À la base, je souhaitais que le projet s'articule autour de Belharra. La petite chose que je reproche à Nazaré, c'est qu'il y a tellement de sessions que tu ne savoures même pas l'instant. Quand tu termines ta session, tu penses déjà à celle du demain, puis à la prochaine. À Belharra, c'est tellement rare que, quand on sort de l'eau, on partage tous un moment ensemble, on boit un coup, il y a des repas qui suivent. C'est une vision très importante. Pourquoi ce titre, Le cercle ?
Le Cercle représente le cercle des surfeurs de grosses vagues. Quand j'arrive sur un spot, ils m'intègrent dans le cercle. Ce cercle peut être tout petit comme très grand. On peut partir du cercle familial, celui des amis, qui est d'ailleurs parfois également celui de la famille comme c'était le cas à Belharra, le cercle des surfeurs de grosses vagues internationaux, etc. C'était quelque chose qui définissait bien le projet. La limite, c'est qu'un cercle c'est quelque chose de fermé. Mais on peut se dire qu'un cercle peut en ouvrir un autre. Quels seront vos prochains défis ?
Faire un autre documentaire serait le rêve.
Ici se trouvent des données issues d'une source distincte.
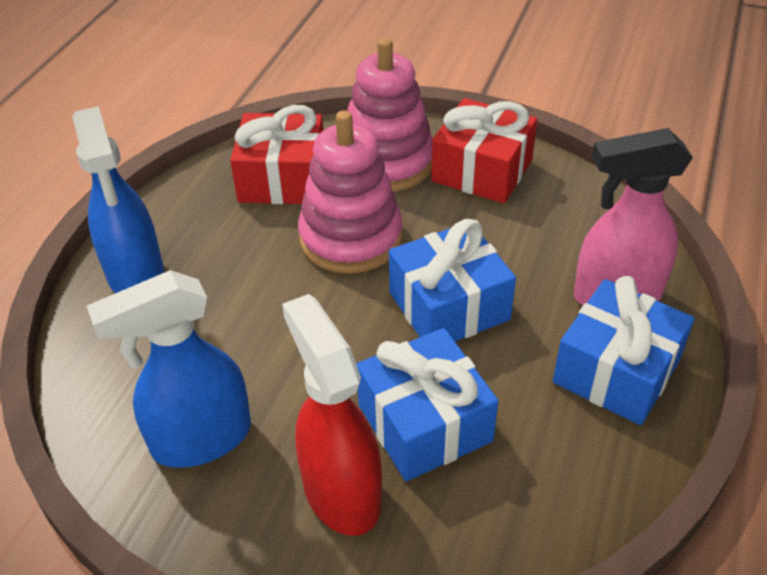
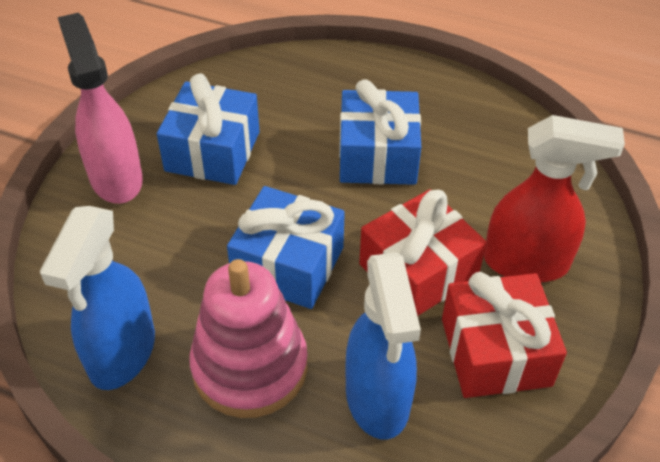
pink stacking toy: [298,110,403,274] [347,38,433,191] = 2 -> [189,259,308,418] = 1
Un projet sur plusieurs années pour réaliser un film ultra-complet. Ce serait donner une suite à ce premier projet. Pour cet hiver, d'un point de vue sportif, le défi sera de prendre une énorme vague à Nazaré. On court tous après notre belle vague. Il y a aussi l'envie réussir à faire le tour d'Europe et de prendre toutes les houles, de sortir de l'hiver en étant allé partout et en s'étant éclaté.»